- Born: 24 June 1898 Évian-les-Bains, Haute-Savoie, France
- Died: 16 February 1986 (aged 87) Memphis, Tennessee, U.S.
- Occupations: Phonetician; educator;
- Spouse: ; Charles Edward Varney ​ ​(m. 1921; div. 1946)​ ; Samuel A. Pleasants ​ ​(m. 1948; died 1973)​ ;
- Awards: Guggenheim Fellowship (1947)

Academic background
- Alma mater: University of Paris; University of California; ;

Academic work
- Sub-discipline: French-language phonetics
- Institutions: Laboratoire de Phonétique et Phonologie; Institut de Phonétique de Grenoble; Barnard College; ;

= Jeanne Varney Pleasants =

French-born phonetician (1898–1986)

Jeanne Varney Pleasants (24 June 1898 – 16 February 1986) was a French-born phonetician and educator. She spent several decades working at Columbia University and Barnard College, where she was a professor of French and started the institutions' first language labs. She was a 1947 Guggenheim Fellow and published the book Etudes sur l'E Muet in 1956.
==Biography==
Jeanne Vidon was born to Maria ( De Croux) and Ferdinand Vidon on 24 June 1898 in Évian-les-Bains, a small town in the department of Haute-Savoie. She studied at the University of Paris, where she obtained a teachers' degree in 1923 and a PhD in comparative linguistics in 1933. She briefly studied in the United States, where she obtained her BA from the University of California in 1926.
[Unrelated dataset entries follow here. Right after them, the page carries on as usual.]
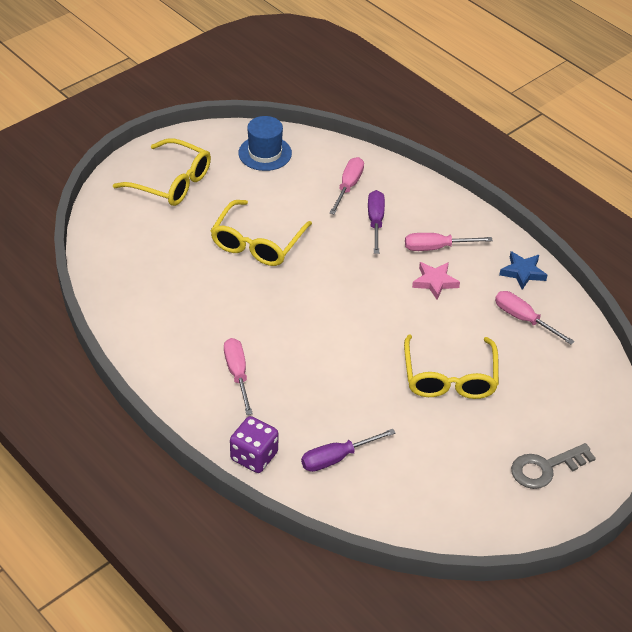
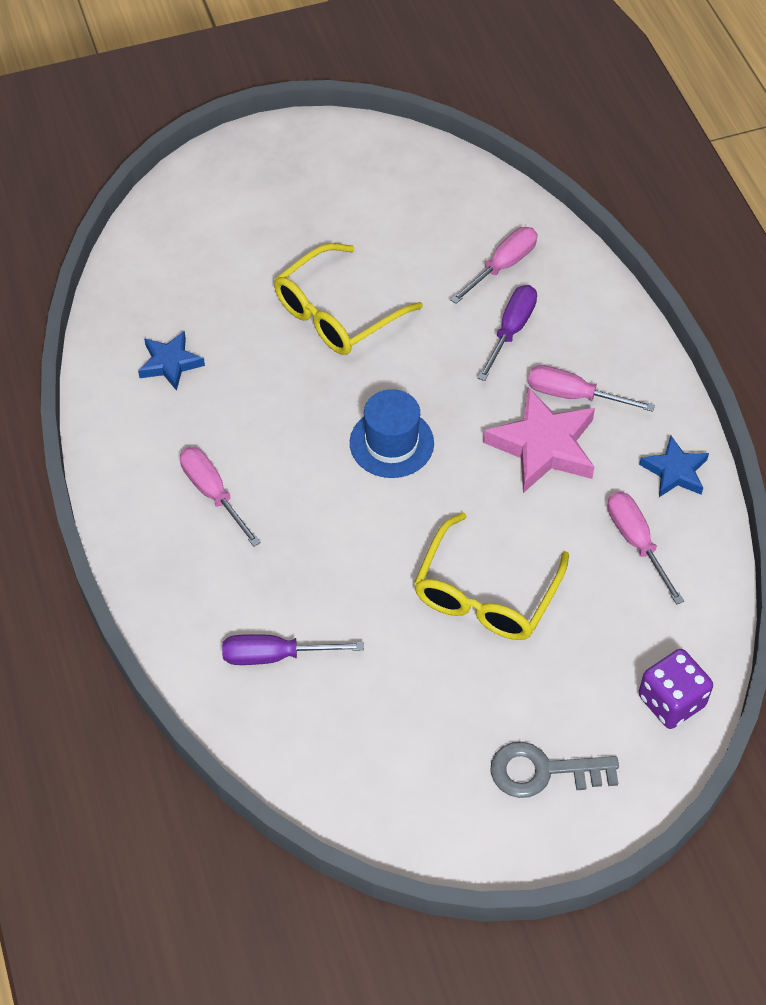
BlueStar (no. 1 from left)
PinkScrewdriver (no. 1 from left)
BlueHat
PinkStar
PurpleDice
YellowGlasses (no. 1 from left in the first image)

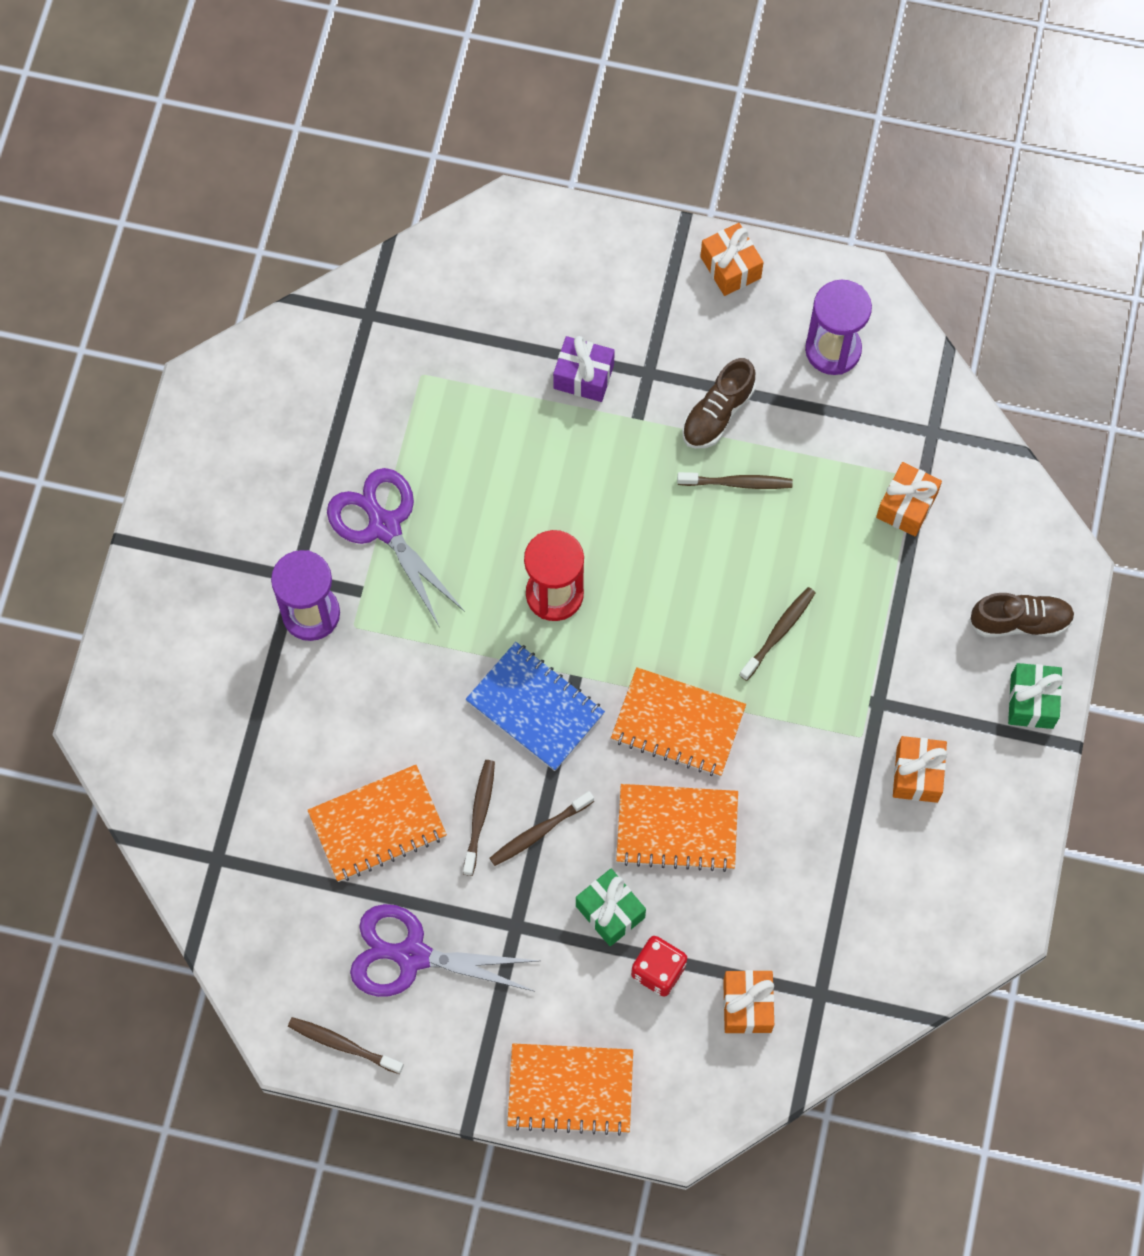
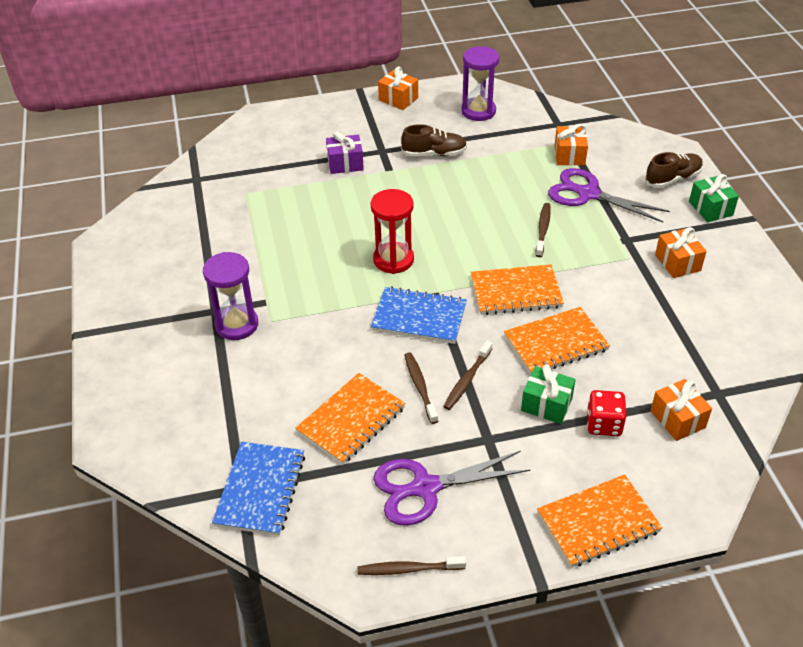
BlueNotebook (no. 1 from left)
BrownShoe (no. 1 from left)
PurpleScissors (no. 2 from left)
BrownToothbrush (no. 4 from left in the first image)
Back in France, she taught at the Laboratoire de Phonétique et Phonologie (1927–1933).), as well as at the Institut de Phonétique de Grenoble. In 1933, she started working at Barnard College as a lecturer. She was later promoted to assistant professor in 1938 and associate professor in 1948. In 1947, she was awarded a Guggenheim Fellowship. In 1958, she was promoted to full professor, and in 1969, she was promoted to professor emerita of French. In addition to Columbia, she also worked as a professor at the École libre des hautes études, starting in 1942.

In 1954, she started the first language labs at Columbia University, including at Barnard. In 1956, Barnard College's foreign language studio was inaugurated in her honor. In 1958, she became director of another new language lab at Columbia, with pronunciation practice running on staff-made audio tapes. Michael Riffaterre, who was a doctoral student and later professor at Columbia, once worked with her on poetry recordings. She also worked as a language lab development consultant in other educational institutions. The Modern Language Journal called her "a pioneer in the use of recording equipment in foreign language study".
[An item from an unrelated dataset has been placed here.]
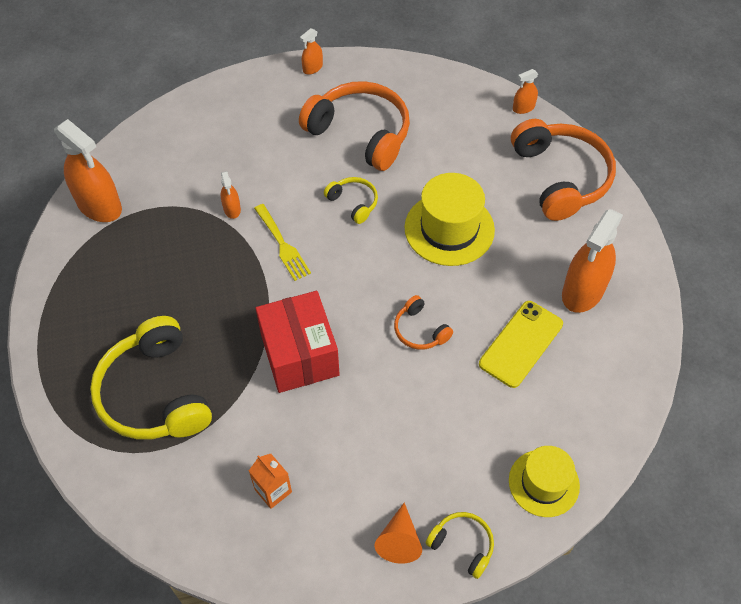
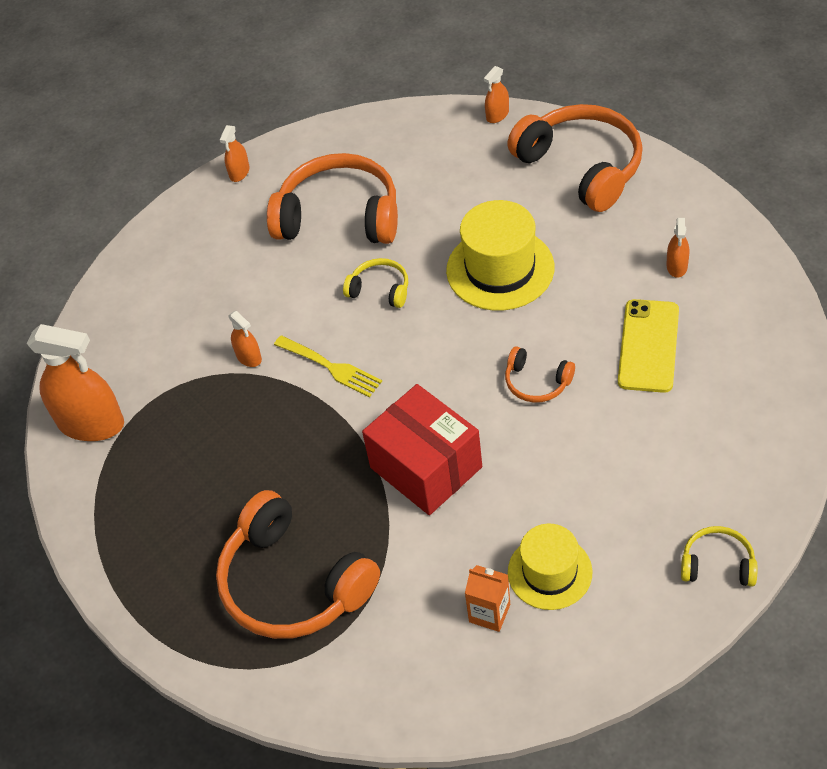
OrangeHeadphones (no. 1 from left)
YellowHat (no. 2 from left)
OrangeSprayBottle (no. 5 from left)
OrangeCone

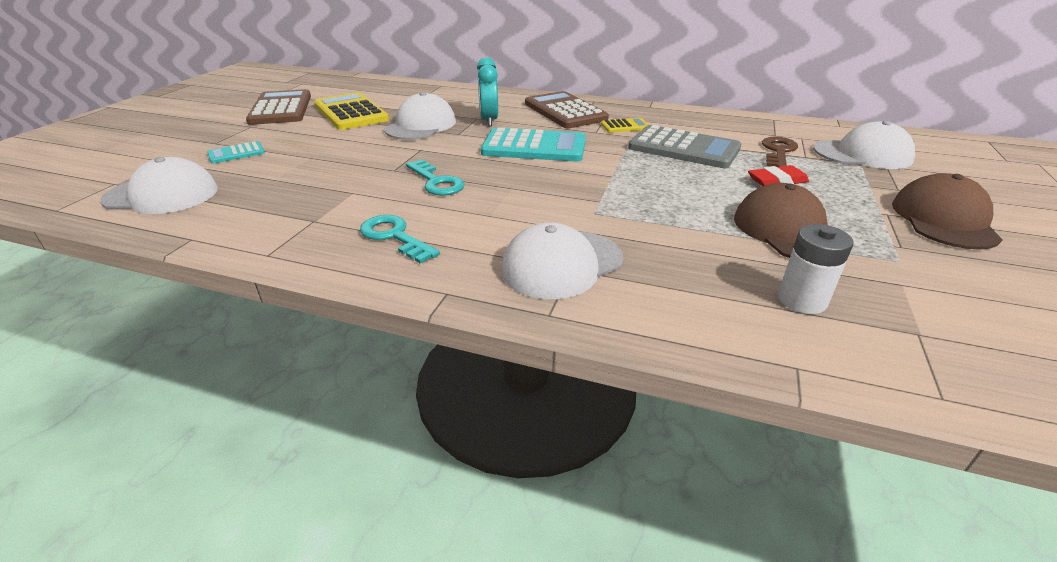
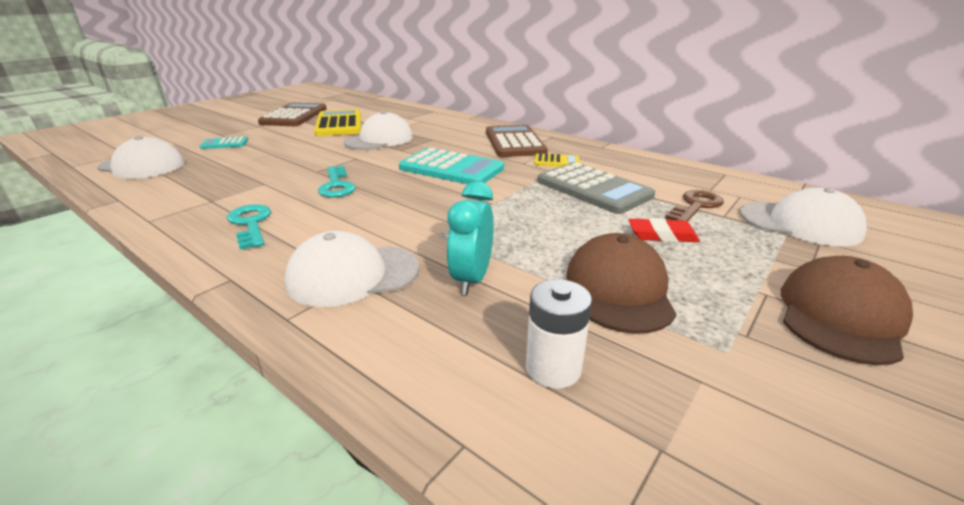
TurquoiseClock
She also supported using literature for language education, particularly pronunciation, instead of the audio-lingual method, and she once devised a high school-level curriculum on the Comédie-Française theatre. In 1961, she was involved in the foundation of the journal Teaching Language Through Literature, as one of the editors. She also became vice-president of the New York State Federation of Foreign Language Teachers in 1956 and later president of the American Association of Teachers of French in 1958.

In addition to language education, she also wrote about phonetics. Her book Etudes sur l'E Muet, about the e muet in French pronunciation, was published in 1956. Among her education-oriented works include a French education textbook named Pronunciation in French. Additionally, she was an editorial board member for The French Review and Word.

She was twice married: to Charles Edward Varney from 1921 until their divorce in 1946, and to Samuel A. Pleasants from 1948 until his death in 1973. She had one son. Pleasants died on 16 February 1986, aged 87, at Memphis, Tennessee, where she lived at the time.